## Required action:
The required output is the exact run of lines below that opens at the line with "right shoulder: (53, 210)" and closes at the line with "right eye: (207, 171)".

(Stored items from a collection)
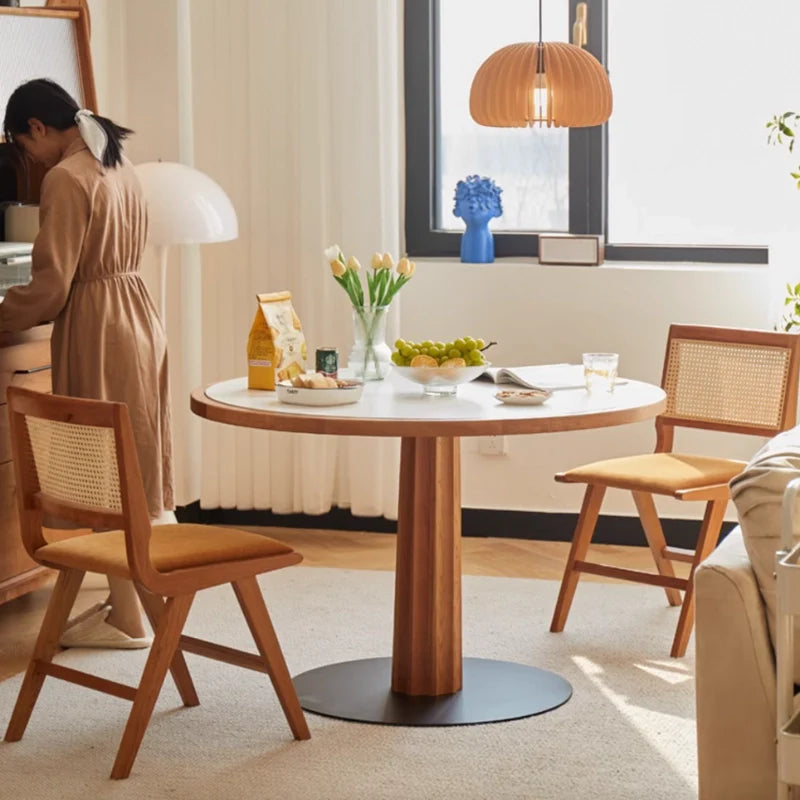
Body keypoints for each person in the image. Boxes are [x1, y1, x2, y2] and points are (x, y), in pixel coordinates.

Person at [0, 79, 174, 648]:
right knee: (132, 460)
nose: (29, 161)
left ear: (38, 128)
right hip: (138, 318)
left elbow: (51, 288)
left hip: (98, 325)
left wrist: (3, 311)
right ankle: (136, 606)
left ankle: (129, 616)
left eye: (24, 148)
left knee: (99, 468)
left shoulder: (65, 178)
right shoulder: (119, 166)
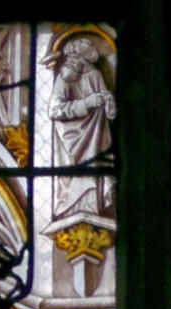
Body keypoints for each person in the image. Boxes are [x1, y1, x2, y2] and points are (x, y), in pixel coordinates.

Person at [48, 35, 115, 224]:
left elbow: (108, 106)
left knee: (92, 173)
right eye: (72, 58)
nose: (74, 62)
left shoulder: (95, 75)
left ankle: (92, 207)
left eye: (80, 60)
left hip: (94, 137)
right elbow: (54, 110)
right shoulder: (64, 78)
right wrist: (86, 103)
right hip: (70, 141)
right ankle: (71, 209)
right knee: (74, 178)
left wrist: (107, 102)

--

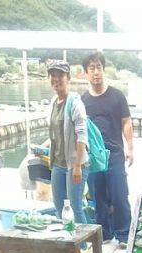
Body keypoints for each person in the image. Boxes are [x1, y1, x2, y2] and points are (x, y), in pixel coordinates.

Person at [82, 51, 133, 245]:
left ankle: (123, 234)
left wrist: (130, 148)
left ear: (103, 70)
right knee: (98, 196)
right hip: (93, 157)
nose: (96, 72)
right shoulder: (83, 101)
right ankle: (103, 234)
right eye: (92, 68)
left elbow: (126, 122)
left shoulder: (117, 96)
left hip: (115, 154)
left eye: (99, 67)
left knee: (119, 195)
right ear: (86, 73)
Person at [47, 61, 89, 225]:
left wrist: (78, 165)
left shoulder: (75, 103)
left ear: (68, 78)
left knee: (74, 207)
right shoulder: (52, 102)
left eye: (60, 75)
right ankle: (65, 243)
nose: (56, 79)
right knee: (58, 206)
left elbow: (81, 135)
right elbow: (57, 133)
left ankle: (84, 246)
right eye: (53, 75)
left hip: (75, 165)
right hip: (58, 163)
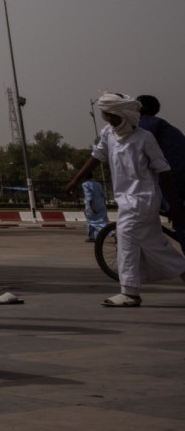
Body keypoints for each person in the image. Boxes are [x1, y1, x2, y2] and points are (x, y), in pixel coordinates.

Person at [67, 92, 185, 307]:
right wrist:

--

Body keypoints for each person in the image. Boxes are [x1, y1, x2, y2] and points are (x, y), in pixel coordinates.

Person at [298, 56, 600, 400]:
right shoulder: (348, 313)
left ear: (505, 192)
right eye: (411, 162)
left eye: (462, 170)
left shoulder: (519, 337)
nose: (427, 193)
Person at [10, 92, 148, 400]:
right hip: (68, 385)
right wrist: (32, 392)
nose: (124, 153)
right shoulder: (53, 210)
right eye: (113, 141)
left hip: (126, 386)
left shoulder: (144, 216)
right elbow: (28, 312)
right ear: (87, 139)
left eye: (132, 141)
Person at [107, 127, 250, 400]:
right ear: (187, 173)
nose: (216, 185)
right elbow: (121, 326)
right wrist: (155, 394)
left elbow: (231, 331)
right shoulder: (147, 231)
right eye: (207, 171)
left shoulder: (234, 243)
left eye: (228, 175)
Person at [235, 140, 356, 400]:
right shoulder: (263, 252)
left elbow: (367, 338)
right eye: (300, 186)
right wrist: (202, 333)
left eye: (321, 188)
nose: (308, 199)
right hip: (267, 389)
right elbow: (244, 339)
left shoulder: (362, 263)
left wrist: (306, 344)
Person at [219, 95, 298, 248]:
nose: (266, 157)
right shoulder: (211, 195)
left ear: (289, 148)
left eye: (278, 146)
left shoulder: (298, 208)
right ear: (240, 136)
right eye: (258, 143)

## Answer to the exercise:
right shoulder: (53, 210)
right eye: (113, 141)
left hip: (126, 386)
left shoulder: (144, 216)
right elbow: (28, 312)
right ear: (87, 139)
left eye: (132, 141)
Person at [107, 127, 250, 400]:
right ear: (187, 173)
nose: (216, 185)
right elbow: (121, 326)
right wrist: (155, 394)
left elbow: (231, 331)
right shoulder: (147, 231)
right eye: (207, 171)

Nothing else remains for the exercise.